2. Should the media weild it's power responsibly, and if so, how?

The Agon project directs attention to the idea that we truly do buy into media's ploys (both figuatively and literally), the outcome of which can be very harmful.

I don't think this is a new concept. Since its infancy, advertising, a small yet defining segment of the media, has been purposefully manipulative. Selling products isn't about people, after all; it is about business. I think most of us understand that this is true about advertising, and still we are swayed. Why?

News channels, internet, connectivity in all forms seems to have adopted the same philosophy as advertising - to manipulate consumers into buying their "products". So much information is thrown at us on a daily basis that sifting through all of it to find truth is almost impossible. Still, I urge my students to ask themselves "How do you know what you know?", along with all of the other questions imbedded in that one: Who is writing/speaking? What is his/her intent? How can you tell? Did you consider all sides?

I don't know how to hold people accountable for what they make public, especially when it comes to opinions that stray from fact. To some extent it seems that I am treading very close to arguing in favor of censorship. Actually, I am arguing for integrity. As a teacher standing in front of shaping minds, I have the responsibility to think and talk in a way that allows my students to draw conclusions using reason and compassion. Isn't that also the media's job?

I apologize for the rant. On a normal, less stressful week I might actually edit/revise/temper my writing.

5 comments:

rainbow said...

With what you have survived this week I am very proud of you, and you are very right on. I get so irate any more when I watch the local or world news I question "Why bother?", but if I don't watch they WIN and I LOOSE. It is up to great teachers like you to guide our youth to question for the truth and look for themselves what is real. Thank you for saving our future.

Maria Morris-Burke said...

Yes, this problem has been around for a long time and I believe the media and advertising have only gotten more manipulative and persuasive in their handling of ads.

I am not certain what kind of watch dog groups might help. Asking media to act rexponsilby is a little like a trip through Wonderland.

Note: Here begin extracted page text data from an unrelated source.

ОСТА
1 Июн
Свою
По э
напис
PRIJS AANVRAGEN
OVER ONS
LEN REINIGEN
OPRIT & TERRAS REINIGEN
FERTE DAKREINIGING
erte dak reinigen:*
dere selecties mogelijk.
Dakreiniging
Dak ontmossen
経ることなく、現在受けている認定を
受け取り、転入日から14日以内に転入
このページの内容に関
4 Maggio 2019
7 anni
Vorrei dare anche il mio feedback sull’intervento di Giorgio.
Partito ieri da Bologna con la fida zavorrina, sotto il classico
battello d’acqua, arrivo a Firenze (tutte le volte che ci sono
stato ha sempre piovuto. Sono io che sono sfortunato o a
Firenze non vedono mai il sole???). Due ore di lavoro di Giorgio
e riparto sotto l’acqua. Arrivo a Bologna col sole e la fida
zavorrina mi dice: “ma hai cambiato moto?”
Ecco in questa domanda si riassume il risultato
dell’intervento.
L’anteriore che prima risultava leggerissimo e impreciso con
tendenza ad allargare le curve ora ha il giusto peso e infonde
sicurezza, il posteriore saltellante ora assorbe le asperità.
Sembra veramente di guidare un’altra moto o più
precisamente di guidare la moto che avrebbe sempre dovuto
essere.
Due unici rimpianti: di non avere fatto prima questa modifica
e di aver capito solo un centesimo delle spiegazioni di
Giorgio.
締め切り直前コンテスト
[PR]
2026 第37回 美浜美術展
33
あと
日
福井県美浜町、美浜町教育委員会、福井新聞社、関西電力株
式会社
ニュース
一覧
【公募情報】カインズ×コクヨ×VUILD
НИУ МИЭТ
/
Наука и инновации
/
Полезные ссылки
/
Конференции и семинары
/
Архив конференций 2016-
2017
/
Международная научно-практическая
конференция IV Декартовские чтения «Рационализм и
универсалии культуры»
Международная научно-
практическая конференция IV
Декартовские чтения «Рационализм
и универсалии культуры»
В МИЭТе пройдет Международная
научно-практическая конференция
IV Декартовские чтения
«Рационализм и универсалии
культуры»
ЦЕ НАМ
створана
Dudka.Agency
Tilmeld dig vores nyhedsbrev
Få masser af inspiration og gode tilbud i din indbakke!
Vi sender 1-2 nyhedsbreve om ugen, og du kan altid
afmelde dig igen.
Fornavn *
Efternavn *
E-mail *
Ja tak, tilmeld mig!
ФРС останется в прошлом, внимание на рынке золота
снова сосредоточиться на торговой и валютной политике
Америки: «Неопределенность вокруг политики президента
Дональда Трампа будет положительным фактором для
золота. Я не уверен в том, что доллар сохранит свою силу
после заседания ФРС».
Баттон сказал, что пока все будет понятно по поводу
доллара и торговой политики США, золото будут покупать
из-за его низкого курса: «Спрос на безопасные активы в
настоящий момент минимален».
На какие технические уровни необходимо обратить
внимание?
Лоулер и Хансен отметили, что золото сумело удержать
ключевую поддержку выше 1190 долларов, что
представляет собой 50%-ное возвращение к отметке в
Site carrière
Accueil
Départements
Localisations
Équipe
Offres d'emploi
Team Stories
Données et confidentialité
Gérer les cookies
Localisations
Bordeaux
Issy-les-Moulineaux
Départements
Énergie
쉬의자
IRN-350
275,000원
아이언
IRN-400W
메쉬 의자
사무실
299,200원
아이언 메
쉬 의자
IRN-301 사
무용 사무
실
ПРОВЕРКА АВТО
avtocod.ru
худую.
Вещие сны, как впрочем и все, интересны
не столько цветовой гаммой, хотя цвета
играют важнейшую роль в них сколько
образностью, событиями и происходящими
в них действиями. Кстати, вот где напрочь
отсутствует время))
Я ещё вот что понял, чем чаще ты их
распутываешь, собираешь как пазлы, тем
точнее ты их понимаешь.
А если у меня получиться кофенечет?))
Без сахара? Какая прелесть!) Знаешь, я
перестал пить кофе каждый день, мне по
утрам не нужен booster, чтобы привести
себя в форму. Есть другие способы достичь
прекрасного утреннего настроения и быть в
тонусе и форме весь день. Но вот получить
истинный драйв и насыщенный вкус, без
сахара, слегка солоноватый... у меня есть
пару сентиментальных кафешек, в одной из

You sound like it has been a very hectic week. I hope next week is a wee bit easier.

gaelikaa said...

The topic is so deep that one can look into it on many levels. There is a superficial level for everything and many times it doesn't go beyond that. But there are layers of meaning and one wishes to scratch beyond the surface and look beyond the obvious there are many more things to discover.

Grannymar said...

Not alone are TV and advertising trying to manipulate consumers, they are also reducing us to a world of sound-bites!

I hope your days and weeks improve and that life becomes calmer real soon.

Rummuser said...

You have used a word that is anathema to the media - integrity. Be it advertising or sensationalism in news broadcast, this particular element is conspicuous by its absence. I can write tomes about its very visible presence in India too. It is all that I can do not to get influenced. The subliminal messages in innocuous looking/sounding messages too are very important in what I call brain washing.